‘No secret’ to 100 years

Gordon Preece

Richmond resident Isa Demmocks ticked over 100 years on 5 February. Photo: Gordon Preece.

“There’s no secret, just carry on from day to day, as long as you’re able.”

Rebecca [Isa] Demmocks became Richmond’s new centenarian on 5 February, and celebrated the milestone with a fruit cake, friends, her nephews and nieces, and her great nephews and nieces.

Born in Methven in 1924, only child Isa spent her youth frolicking at the family dairy farm before moving to Sefton in the mid-30s.

She left school at about 15, and began work as a housemaid at a local farmhouse.

In the 1950s, she married her World War II soldier husband Ted, who was 15 years her senior, and the couple settled on a Murchison dairy farm where Isa supported her husband with the farm chores and upkeeping the house.

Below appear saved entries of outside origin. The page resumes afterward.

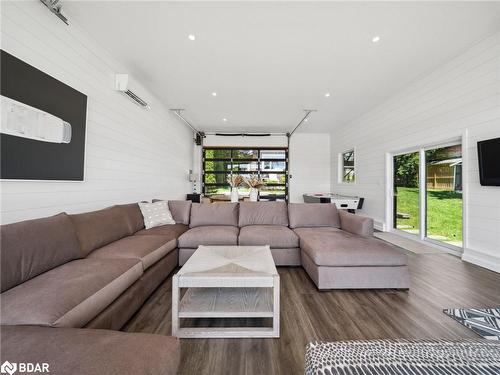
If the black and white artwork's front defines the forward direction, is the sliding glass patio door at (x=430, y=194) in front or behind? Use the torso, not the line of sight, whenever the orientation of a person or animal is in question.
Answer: in front

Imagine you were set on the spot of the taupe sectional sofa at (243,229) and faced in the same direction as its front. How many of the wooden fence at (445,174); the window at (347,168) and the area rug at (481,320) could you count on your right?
0

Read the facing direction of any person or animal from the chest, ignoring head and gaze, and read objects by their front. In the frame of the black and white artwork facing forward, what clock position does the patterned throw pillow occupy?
The patterned throw pillow is roughly at 10 o'clock from the black and white artwork.

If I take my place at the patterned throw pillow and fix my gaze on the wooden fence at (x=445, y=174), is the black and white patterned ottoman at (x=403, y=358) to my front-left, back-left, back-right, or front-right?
front-right

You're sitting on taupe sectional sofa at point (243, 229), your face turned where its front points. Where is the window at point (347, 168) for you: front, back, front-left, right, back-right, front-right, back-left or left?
back-left

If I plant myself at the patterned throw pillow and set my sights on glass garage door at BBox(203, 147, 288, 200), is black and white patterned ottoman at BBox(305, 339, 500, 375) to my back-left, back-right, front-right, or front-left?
back-right

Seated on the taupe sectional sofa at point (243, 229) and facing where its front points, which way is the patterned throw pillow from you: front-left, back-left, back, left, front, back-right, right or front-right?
right

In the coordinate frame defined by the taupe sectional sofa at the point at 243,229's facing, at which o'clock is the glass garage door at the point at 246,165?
The glass garage door is roughly at 6 o'clock from the taupe sectional sofa.

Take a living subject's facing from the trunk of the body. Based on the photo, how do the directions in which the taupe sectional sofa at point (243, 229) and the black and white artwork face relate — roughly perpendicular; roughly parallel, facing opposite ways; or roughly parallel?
roughly perpendicular

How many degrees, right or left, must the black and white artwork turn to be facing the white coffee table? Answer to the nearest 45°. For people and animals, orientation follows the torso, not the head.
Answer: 0° — it already faces it

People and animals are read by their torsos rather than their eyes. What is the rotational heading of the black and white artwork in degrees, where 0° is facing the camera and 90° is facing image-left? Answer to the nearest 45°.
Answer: approximately 315°

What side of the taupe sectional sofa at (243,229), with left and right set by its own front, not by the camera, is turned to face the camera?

“We also had a sawmill in Murchison run by another friend, and Ted helped with the milling,” she says.

“Afterwards, when we sold the farmland, he worked a bulldozer for the council.”

Isa says she and Ted moved to Richmond in 1972, where she worked at a Belgrove hop farm and a local apple packhouse.

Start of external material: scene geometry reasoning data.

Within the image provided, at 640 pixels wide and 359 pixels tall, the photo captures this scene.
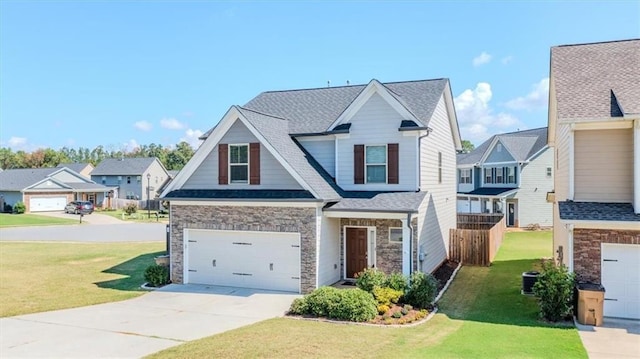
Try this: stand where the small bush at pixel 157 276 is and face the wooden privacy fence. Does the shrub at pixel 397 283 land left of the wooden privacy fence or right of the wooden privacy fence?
right

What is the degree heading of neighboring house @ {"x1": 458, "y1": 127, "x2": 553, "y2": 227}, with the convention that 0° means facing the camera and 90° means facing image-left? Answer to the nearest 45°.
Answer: approximately 45°
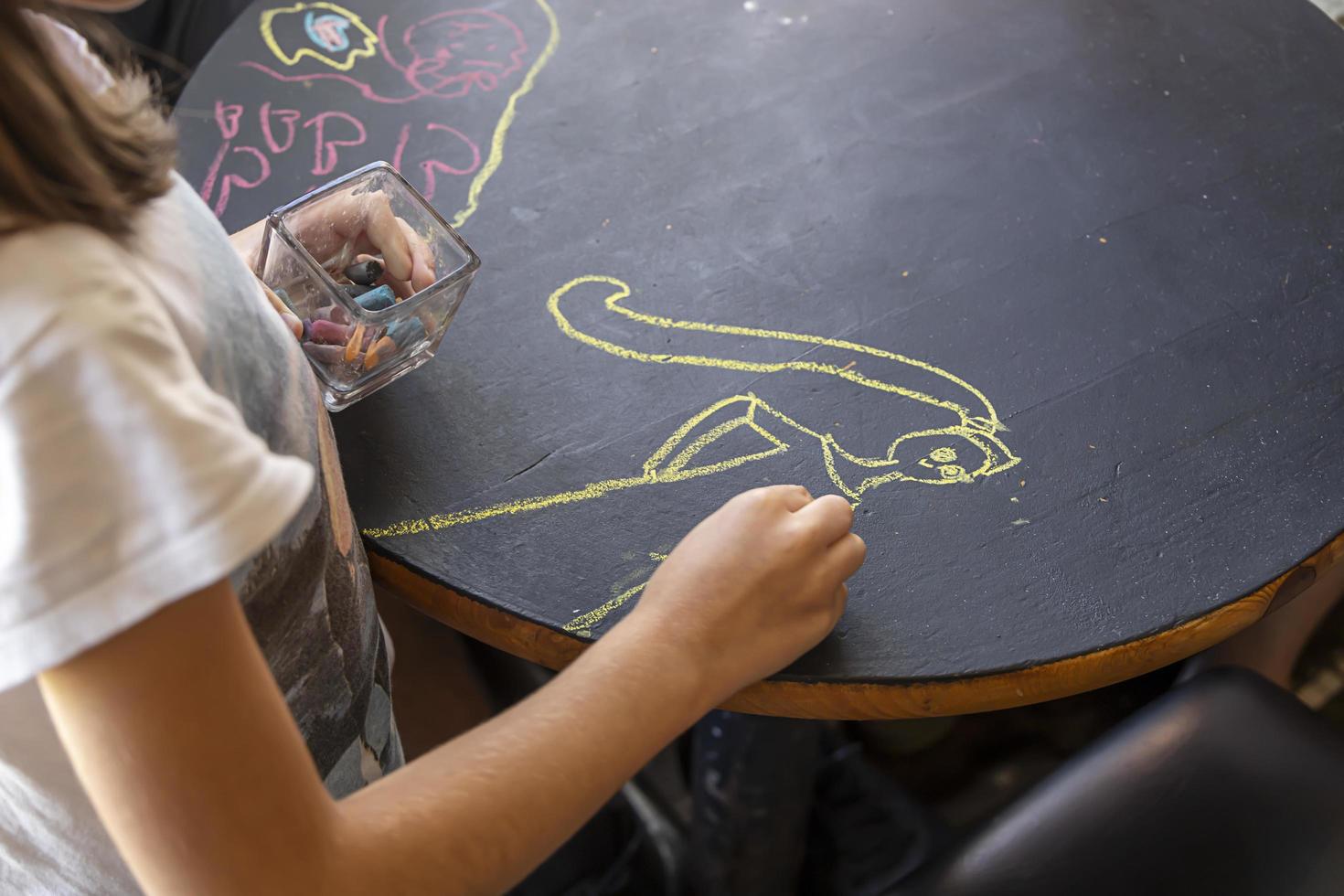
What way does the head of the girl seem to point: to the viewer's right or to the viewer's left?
to the viewer's right

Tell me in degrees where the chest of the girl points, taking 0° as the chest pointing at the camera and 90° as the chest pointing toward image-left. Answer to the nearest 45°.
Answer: approximately 270°
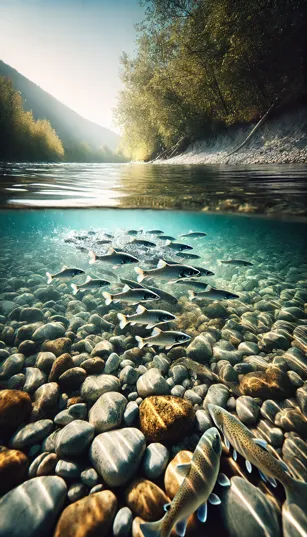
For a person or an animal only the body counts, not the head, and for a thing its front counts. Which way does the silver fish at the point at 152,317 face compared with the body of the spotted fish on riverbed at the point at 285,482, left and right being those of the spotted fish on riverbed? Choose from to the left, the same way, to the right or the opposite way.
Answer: to the right

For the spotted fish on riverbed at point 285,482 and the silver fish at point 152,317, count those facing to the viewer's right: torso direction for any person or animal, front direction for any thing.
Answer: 1

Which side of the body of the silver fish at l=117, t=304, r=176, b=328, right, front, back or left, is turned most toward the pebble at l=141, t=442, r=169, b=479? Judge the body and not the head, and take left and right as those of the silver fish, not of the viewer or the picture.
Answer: right

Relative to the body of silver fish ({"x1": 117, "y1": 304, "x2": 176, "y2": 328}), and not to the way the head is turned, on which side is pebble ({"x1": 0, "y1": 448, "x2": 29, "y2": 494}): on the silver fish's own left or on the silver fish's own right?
on the silver fish's own right

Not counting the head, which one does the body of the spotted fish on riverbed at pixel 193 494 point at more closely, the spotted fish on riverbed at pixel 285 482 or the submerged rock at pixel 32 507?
the spotted fish on riverbed

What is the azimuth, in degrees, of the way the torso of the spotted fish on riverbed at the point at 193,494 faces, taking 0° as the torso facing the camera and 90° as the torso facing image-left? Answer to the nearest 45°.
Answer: approximately 225°

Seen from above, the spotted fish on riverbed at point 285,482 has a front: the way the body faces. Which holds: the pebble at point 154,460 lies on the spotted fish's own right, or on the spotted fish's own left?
on the spotted fish's own left

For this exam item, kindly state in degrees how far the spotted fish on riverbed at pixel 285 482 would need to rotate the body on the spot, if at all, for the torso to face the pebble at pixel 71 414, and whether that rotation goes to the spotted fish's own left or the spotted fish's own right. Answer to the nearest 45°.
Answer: approximately 45° to the spotted fish's own left

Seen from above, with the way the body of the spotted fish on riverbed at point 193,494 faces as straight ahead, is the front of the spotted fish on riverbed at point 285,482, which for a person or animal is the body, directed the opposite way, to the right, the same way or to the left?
to the left

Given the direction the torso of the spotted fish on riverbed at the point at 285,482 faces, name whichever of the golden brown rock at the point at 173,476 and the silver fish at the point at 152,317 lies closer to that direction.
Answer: the silver fish

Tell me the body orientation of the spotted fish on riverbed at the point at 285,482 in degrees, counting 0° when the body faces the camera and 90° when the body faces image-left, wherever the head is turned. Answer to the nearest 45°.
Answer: approximately 135°

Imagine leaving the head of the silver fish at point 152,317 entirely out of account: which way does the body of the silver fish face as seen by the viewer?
to the viewer's right
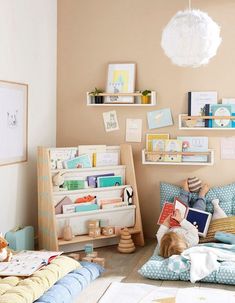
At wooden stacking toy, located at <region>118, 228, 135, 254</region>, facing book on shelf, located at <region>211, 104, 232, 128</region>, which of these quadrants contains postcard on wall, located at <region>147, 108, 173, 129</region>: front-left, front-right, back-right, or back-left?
front-left

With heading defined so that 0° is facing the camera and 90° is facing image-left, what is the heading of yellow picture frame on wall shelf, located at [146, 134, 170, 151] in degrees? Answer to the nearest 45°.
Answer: approximately 0°

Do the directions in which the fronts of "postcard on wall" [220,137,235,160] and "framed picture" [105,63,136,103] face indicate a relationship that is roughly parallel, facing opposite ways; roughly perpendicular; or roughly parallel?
roughly parallel

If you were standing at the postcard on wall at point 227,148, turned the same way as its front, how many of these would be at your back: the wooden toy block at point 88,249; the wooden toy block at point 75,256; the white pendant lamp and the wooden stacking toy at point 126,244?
0

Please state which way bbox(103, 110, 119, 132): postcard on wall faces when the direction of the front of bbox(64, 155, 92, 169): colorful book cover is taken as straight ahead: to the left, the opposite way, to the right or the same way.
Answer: the same way

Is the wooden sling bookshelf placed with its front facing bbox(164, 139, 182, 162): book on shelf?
no

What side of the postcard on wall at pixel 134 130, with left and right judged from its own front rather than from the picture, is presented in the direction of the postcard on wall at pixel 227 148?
left

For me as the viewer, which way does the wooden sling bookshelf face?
facing the viewer and to the right of the viewer

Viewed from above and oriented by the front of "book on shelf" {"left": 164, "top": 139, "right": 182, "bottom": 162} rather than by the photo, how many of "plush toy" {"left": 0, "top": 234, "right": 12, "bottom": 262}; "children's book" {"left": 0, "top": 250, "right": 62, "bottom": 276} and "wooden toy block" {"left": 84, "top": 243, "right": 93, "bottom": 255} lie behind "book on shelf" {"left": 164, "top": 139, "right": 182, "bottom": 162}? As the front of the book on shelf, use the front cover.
0

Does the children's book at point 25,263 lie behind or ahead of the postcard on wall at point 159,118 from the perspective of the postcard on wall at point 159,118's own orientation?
ahead

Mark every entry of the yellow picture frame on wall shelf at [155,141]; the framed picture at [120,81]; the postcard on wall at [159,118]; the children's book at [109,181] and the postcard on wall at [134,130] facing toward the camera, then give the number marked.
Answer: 5

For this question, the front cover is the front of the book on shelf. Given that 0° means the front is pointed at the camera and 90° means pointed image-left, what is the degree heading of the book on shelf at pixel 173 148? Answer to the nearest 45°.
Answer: approximately 0°

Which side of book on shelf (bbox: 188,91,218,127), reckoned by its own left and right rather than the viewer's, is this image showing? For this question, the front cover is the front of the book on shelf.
front

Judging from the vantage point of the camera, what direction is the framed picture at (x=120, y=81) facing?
facing the viewer

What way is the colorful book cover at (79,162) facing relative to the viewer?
toward the camera

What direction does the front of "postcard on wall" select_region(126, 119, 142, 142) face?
toward the camera

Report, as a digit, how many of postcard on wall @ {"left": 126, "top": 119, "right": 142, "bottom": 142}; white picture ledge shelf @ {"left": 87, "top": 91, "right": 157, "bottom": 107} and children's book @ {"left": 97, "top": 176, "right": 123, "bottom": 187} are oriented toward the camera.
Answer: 3
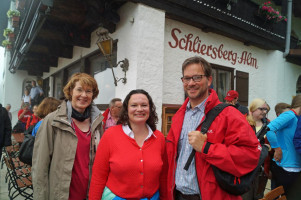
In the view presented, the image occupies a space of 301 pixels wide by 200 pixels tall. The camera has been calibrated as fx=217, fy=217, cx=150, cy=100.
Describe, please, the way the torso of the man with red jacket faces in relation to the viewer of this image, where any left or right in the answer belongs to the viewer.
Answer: facing the viewer and to the left of the viewer

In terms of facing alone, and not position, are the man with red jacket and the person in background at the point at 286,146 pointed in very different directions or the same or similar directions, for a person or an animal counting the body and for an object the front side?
very different directions

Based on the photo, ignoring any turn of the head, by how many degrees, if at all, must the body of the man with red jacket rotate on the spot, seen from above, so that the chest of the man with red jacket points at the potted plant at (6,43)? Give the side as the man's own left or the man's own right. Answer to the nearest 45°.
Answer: approximately 90° to the man's own right

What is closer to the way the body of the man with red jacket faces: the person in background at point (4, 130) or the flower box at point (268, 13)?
the person in background

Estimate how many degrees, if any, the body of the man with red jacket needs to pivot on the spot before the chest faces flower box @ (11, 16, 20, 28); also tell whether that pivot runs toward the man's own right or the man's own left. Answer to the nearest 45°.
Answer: approximately 90° to the man's own right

After Ted passed away in the mid-80s, Isa continued to dwell at the same Richmond household where she still lives today, and spends her days as a committed knitter and gardener.

She says there’s “no secret” to her longevity.

“Just carry on from day to day, as long as you’re able,” she says.

Isa also received a 100th birthday card from King Charles III, and Governor-General, Dame Cindy Kiro.